While Friday’s staggering lineup kept spirits pumped despite the slosh, Saturday’s sun was a fresh start with bikini tops and fedoras aplenty. We started the day off proper by discovering the backstage VIP Media area, as well as the VIP bathrooms and VIP booze. Kicking ourselves for not discovering this music Mecca when the monsoon hit the day before, we didn’t hesitate to take shade when invited to enjoy a refreshing Grey Goose with Mr. Kool Keith himself. Wrapped in a silvery-sequined-babushka and sporting a deer-in-headlights vibe, Kool Keith, Dr. Octagon, and all of his multiple personalities of dysfunction and smut, mingled backstage with Ice-T who made a special appearance during Keith’s set. Adrian Grenier chilled out back there before his set with The Honey Brothers, as well as members of My Bloody Valentine…and all their kids.

Lured by the sounds of sweet St. Vincent, we ditched backstage and caught Annie Clark making beautiful noise. It seems as if only she can make distortion seem elegant. Then we moved on to Chairlift, a band which has unfortunately ended up being a bit of a guilty pleasure for me. While I really like their debut, I couldn’t help but feel kind of silly as tweens, in their braided headbands and high-waisted stonewashed short shorts, bum rushed the stage. Maybe it was the iPod commercial (look what happened to Santigold after her Coors commercial) or maybe it’s the fact that there are lots of bands, past and present, making dream pop with a synthesizer and a Brooklyn-based siren doing it a lot better, but I lost interest after the third song and headed over to the Main Stage for My Bloody Valentine, with a brief stop off to check out Neko Case.







I can only describe My Bloody Valentine’s set as a music geek’s wet dream. If you didn’t do your homework, you just won’t get it and I think it’s safe to say many Tool fans played hooky that day.
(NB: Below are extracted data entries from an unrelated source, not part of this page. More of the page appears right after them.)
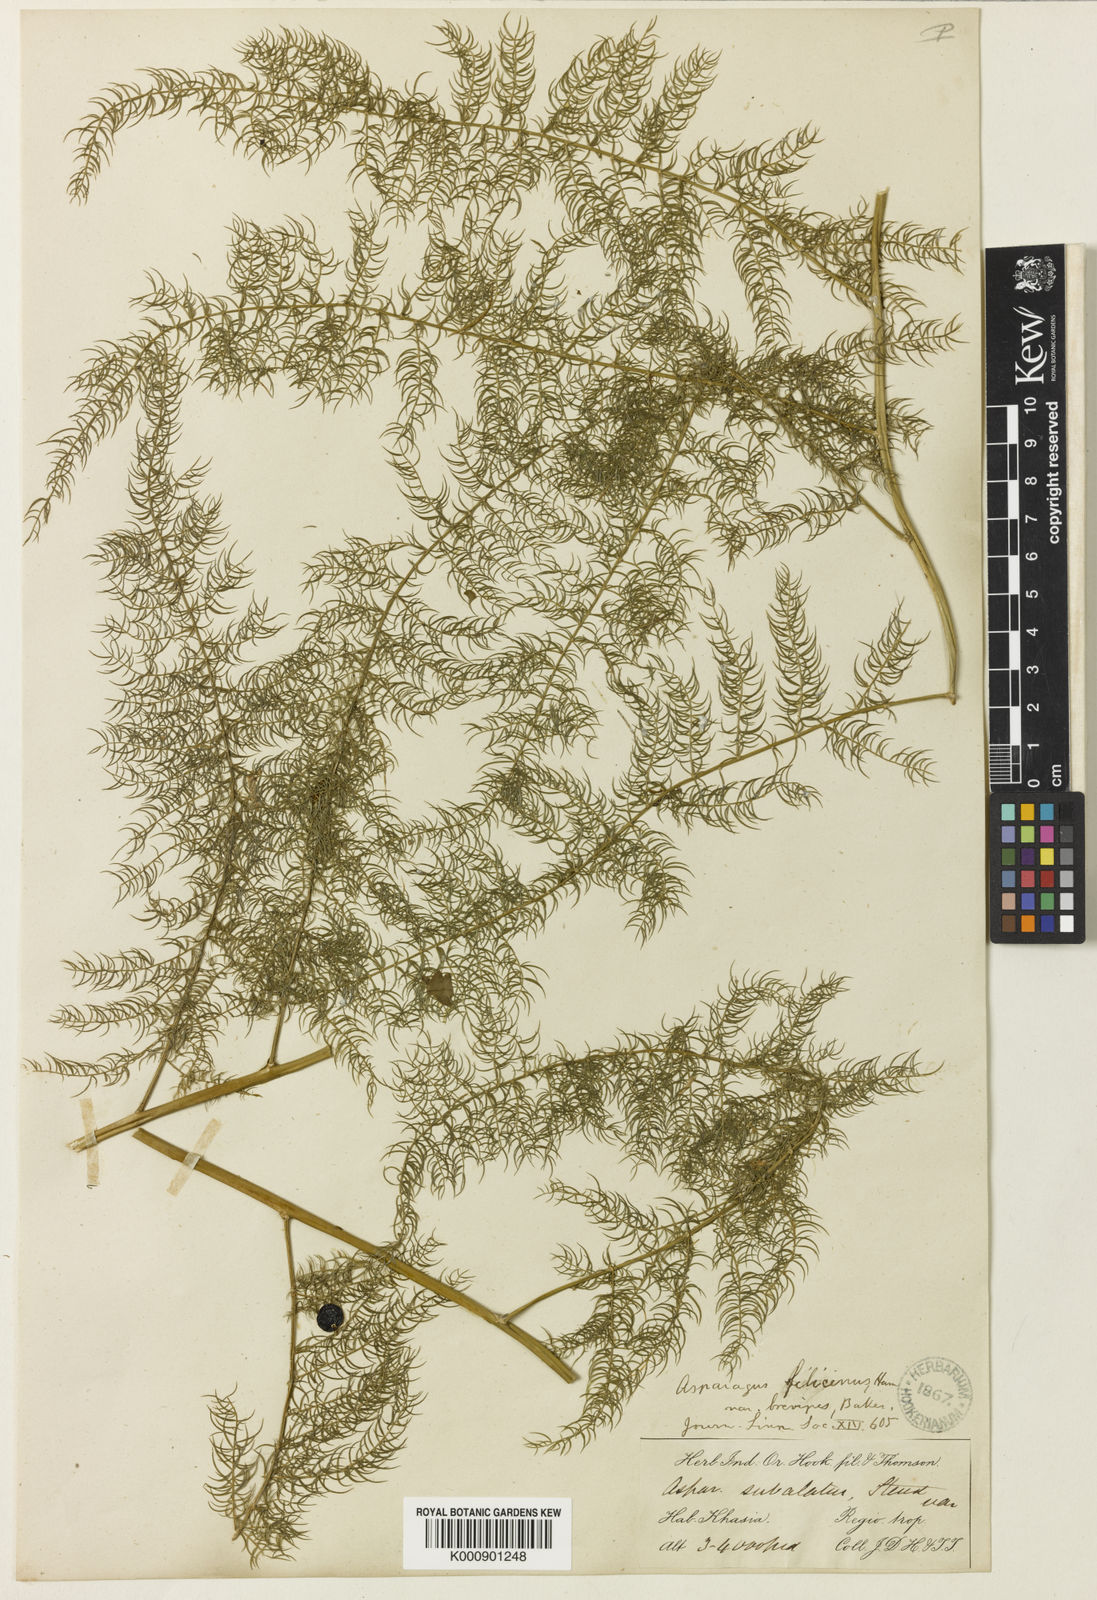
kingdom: Plantae
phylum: Tracheophyta
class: Liliopsida
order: Asparagales
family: Asparagaceae
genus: Asparagus
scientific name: Asparagus filicinus
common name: Fern asparagus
There’s a certain danger to the music. It’s challenging, both physically and mentally. It’s deafening, ear bleeding, soundscape is an almost violent experience, yet there’s something thrilling in the sheer destruction of the sound, something refreshing in the utter obliteration that the music promises.

Crystal Castles hands down stole the night for me. Everyone showed up to see Alice Glass and Ethan Kath blow the big top off All Points West including John Norris and the MTV crew who were broadcasting from the side of the stage. Dear Alice & Ethan: please don’t do a beer commercial no matter what Norris and his ridiculous turquoise skinny jeans tease you with. Wielding a strobe as her weapon of choice, Alice fired and screeched from the top of gigantic booming speakers and revelers gave over to the piercing thrash of electronica’s reigning king and queen. Worship I did.




Educated by Tool as a teen and never having seen them live, I was hungry for a peek at Maynard James Keenan’s mug and wanted to feel the Undertow. Unfortunately, the notoriously private troupe denied photo privileges and Maynard remained cloaked in shadow throughout the entire set. While I understand that graphics and visual art play a large part in the band’s schema, there was definitely an element of disappointment. We came to Jersey to see you, not a video of a stone baby melt into some sort of unidentified arthropod. We rode the subway for an hour and a half, took the stank PATH train, a shuttle, and then walked 1.5 miles in the sulfur-simmering mud to see you. You. There’s nothing wrong with giving fans what they want. You wanna rock about transcendence? Show Your Bones, like Karen O.